Deep in the cover of night in the town of Abbottabad, Pakistan, a team of Navy SEALs descended from helicopters, breached the compound of terrorist mastermind Osama bin Laden and brought him to justice. The story is the stuff that blockbuster movies are made of, but many of the details are largely a closely guarded secret. That was until the Obama White House granted extraordinary access and information to Hollywood filmmakers for their film about the raid, originally slated to be released just before the November presidential elections. As disturbing as that may be, it is not the first time this White House has disclosed confidential information under questionable circumstances.

The news of the information leak comes from Judicial Watch, a conservative organization that seeks transparency in government. Through a Freedom of Information Act request, the organization obtained records from the U.S. Department of Defense and the Central Intelligence Agency regarding meetings and communications between government agencies and director Kathryn Bigelow and screenwriter Mark Boal. Judicial Watch reports that “According to the records, the Obama Defense Department granted Bigelow and Boal access to a ‘planner, Operator and Commander of SEAL Team Six,’ which was responsible for the capture and killing of Osama bin Laden, to assist Bigelow prepare her upcoming feature film.”

Politico reports on a July 2011 meeting between Undersecretary of Defense for Intelligence Mike Vickers and the film makers in which he told them that leaders of the Special Operations Command couldn’t speak to them for appearances’ sake, but that they would make available a Navy SEAL who was involved in planning the raid from its earliest stages. According to Politico, that meeting occurred just weeks after the Pentagon and CIA warned against the dangers of leaked information about the raid. On top of that, Judicial Watch reports on an email exchange in which top officials expressed their desire to “shape the story” and have the filmmakers use “White House talking points,” including calling the raid a “gutsy decision” and that “WH involvement was critical.”

Not to be missed is the political angle. A June 9, 2011, email reveals that the White House was aware the movie was set for a fourth-quarter release date — coinciding with the president’s re-election bid — and that the meeting between the filmmakers and the DOD / CIA was arranged by The Glover Park Group, a Democratic-leaning advocacy firm headed up by a former adviser to Al Gore’s 2000 campaign. And then there’s the fact that Sony Pictures Entertainment, which owns the production house distributing the film, hosted a fundraiser for President Obama on its lot last month, part of a West Coast fundraising tour that raise the campaign more than $4 million.

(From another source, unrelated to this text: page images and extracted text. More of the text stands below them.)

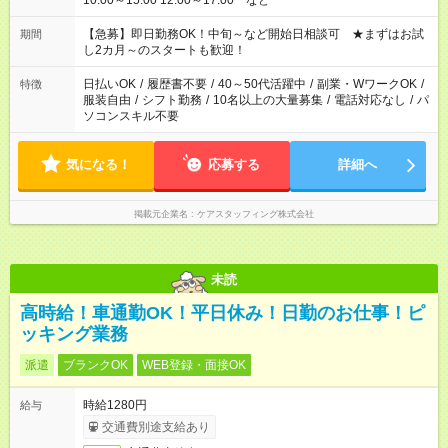
10:00～15:00 12:00～17:00 など
【急募】即日勤務OK！中旬～など開始日相談可 ★まずはお試
期間
し2カ月～のスタートも歓迎！
日払いOK
/
履歴書不要
/
40～50代活躍中
/
副業・WワークOK
/
特徴
服装自由
/
シフト勤務
/
10名以上の大量募集
/
電話対応なし
/
パ
ソコンスキル不要
気になる！
応募する
詳細へ
掲載元企業名
ケアスタッフィング株式会社
未読
高時給！車通勤OK！平日休み！日勤のお仕事！ピ
ッキング業務
派遣
ブランクOK
WEB登録・面接OK
時給1280円
給与
交通費別途支給あり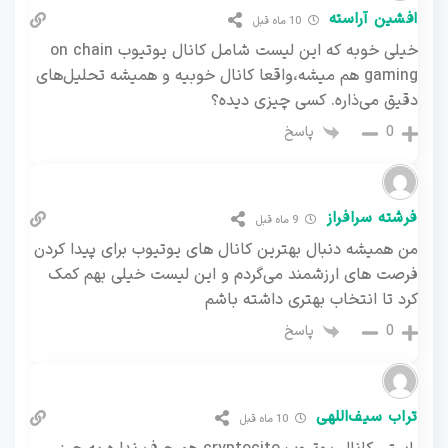
افشین آراسته
10 ماه قبل
خیلی خوبه که این لیست شامل کانال یوتیوب on chain
gaming هم میشه،واقعا کانال خوبیه و همیشه تحلیل‌های
دقیق می‌ذاره. کسی چیزی دیده؟
پاسخ
0
فرشته سرافراز
9 ماه قبل
من همیشه دنبال بهترین کانال های یوتیوب برای پیدا کردن
فرصت های ارزشمند می‌گردم و این لیست خیلی بهم کمک
کرد تا انتخاب بهتری داشته باشم
پاسخ
0
تراب سیف‌اللهی
10 ماه قبل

Though we do not know for certain the full extent of the information revealed, we do know that this is not the first time that the Obama Administration’s handling of classified information has been called into question. Earlier this month, former CIA officials blamed the Obama Administration for leaking details on Britain’s involvement in a covert mission that resulted in the foiling of an underwear bomb plot. The Guardian reported that the leak followed a series of disclosures beginning with a report on an expansion of CIA drone attacks in Yemen, followed by the president’s surprise trip to Afghanistan on the anniversary of the bin Laden mission. Mike Scheuer, the former head of the CIA’s Bin Laden unit, said of the leak, “MI6 should be as angry as hell. This is something that the prime minister should raise with the president… This is really tragic. Any information disclosed is too much information. This does seem to be a tawdry political thing.”

Of course, the protection of classified information is the sole province of the Executive branch, i.e. the President. It’s not unusual for the government to give reporters information about war or to embed journalists with tactical units in certain missions — that has happened in both in Democrat and Republican administrations. However, there is a fundamental difference between that kind of access, which arguably furthers the public’s understanding of the war effort, and disclosures of this nature. The White House knew when the film about the bin Laden raid was slated to be released, and the White House alone decided to release the information. Those facts should raise a red flag for Congress that the White House has come awfully close to the line. It’s up to them to find out how this Administration is handling or mishandling ultra-sensitive national security secrets.